PROBLEM DETAILS:
Look through the records below for the line with "<td><p><strong>@APPDATA@</strong></p></td>". Return that line and each one after it up to and including the line with "<td><p><strong>@FAVORITES@</strong></p></td>", exactly.

________________________________________

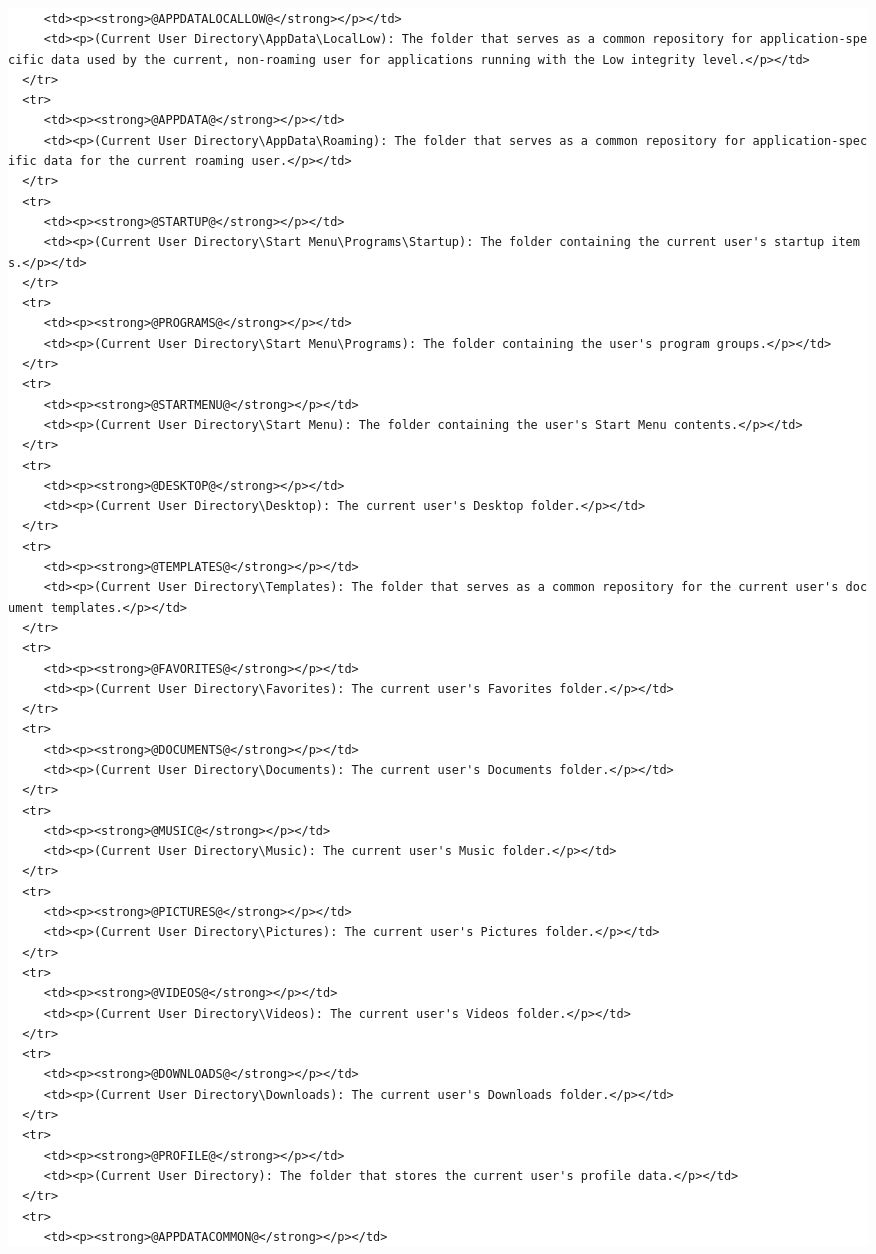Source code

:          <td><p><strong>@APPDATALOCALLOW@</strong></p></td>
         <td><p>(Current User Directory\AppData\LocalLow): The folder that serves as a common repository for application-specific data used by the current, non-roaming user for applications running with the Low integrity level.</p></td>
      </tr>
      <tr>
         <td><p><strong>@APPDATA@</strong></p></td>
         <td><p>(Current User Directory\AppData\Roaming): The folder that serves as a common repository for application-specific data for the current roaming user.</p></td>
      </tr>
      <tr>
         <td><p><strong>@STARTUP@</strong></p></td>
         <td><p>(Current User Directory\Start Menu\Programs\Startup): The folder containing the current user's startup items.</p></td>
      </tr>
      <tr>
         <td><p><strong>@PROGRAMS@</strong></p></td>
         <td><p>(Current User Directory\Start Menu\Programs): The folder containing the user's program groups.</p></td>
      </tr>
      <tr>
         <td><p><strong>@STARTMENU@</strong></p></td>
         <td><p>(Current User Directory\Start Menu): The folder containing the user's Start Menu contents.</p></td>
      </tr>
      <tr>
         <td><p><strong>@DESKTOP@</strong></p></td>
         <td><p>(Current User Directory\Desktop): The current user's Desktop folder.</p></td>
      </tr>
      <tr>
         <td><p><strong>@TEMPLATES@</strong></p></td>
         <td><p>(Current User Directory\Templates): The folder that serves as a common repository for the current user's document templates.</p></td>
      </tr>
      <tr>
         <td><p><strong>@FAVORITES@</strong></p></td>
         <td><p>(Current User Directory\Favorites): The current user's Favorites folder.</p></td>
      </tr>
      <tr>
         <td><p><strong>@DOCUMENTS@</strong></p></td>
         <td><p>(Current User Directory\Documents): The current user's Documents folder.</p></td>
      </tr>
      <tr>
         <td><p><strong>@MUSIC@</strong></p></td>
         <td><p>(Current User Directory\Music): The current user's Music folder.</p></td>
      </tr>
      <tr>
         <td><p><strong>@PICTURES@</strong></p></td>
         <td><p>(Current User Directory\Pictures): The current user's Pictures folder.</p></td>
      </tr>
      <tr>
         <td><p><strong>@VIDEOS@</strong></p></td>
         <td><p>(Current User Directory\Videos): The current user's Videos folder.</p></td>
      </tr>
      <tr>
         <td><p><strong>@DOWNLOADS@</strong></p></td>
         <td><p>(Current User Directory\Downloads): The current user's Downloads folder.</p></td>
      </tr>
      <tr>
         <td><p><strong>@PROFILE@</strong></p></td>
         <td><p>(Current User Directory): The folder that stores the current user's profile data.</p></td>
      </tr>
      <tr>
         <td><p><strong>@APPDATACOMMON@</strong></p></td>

________________________________________

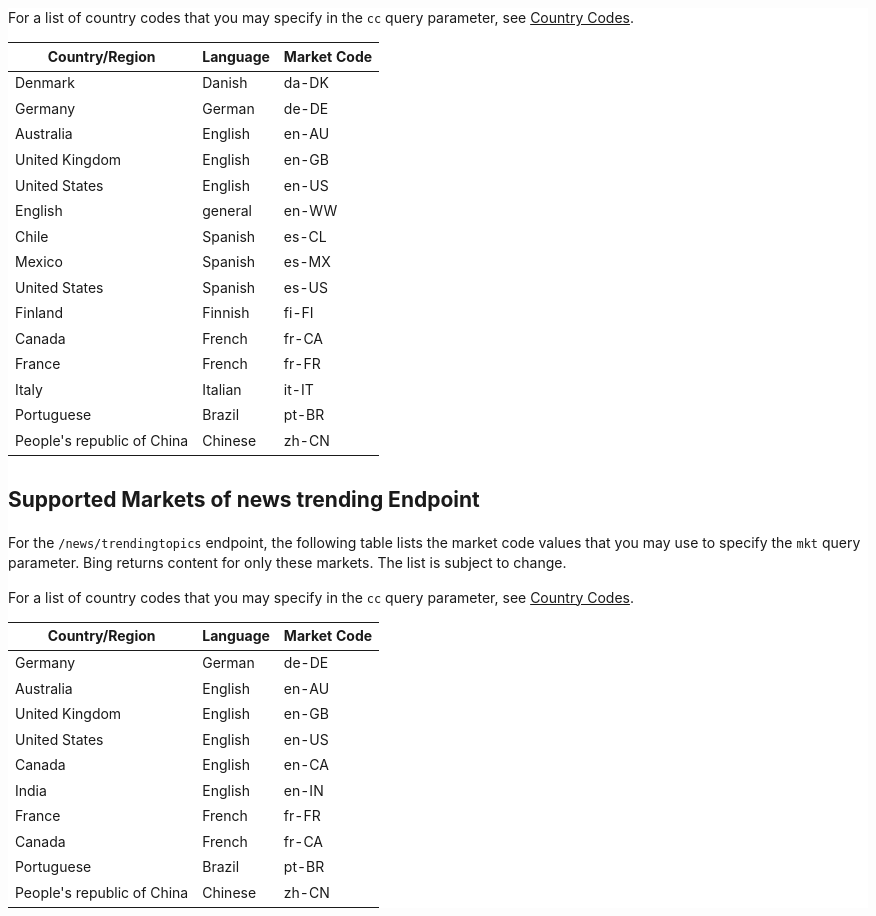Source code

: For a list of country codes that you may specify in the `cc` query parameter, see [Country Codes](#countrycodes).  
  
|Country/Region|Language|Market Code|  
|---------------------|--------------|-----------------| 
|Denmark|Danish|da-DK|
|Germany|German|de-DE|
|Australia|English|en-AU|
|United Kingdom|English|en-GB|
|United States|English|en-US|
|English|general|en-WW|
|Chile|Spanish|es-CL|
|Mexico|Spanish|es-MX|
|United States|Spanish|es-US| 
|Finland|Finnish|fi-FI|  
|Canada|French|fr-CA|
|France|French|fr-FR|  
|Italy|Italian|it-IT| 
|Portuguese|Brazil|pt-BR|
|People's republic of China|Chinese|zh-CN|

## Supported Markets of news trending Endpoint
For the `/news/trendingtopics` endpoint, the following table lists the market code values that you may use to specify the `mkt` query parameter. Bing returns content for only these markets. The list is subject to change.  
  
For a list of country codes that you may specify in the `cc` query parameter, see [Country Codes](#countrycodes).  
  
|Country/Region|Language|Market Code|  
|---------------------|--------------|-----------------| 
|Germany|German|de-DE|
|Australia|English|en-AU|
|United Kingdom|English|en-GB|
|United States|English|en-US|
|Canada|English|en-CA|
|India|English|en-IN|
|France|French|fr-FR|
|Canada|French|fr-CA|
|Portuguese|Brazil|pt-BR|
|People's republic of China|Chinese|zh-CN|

________________________________________

RESPONSE TO THE EXERCISE:
         <td><p><strong>@APPDATA@</strong></p></td>
         <td><p>(Current User Directory\AppData\Roaming): The folder that serves as a common repository for application-specific data for the current roaming user.</p></td>
      </tr>
      <tr>
         <td><p><strong>@STARTUP@</strong></p></td>
         <td><p>(Current User Directory\Start Menu\Programs\Startup): The folder containing the current user's startup items.</p></td>
      </tr>
      <tr>
         <td><p><strong>@PROGRAMS@</strong></p></td>
         <td><p>(Current User Directory\Start Menu\Programs): The folder containing the user's program groups.</p></td>
      </tr>
      <tr>
         <td><p><strong>@STARTMENU@</strong></p></td>
         <td><p>(Current User Directory\Start Menu): The folder containing the user's Start Menu contents.</p></td>
      </tr>
      <tr>
         <td><p><strong>@DESKTOP@</strong></p></td>
         <td><p>(Current User Directory\Desktop): The current user's Desktop folder.</p></td>
      </tr>
      <tr>
         <td><p><strong>@TEMPLATES@</strong></p></td>
         <td><p>(Current User Directory\Templates): The folder that serves as a common repository for the current user's document templates.</p></td>
      </tr>
      <tr>
         <td><p><strong>@FAVORITES@</strong></p></td>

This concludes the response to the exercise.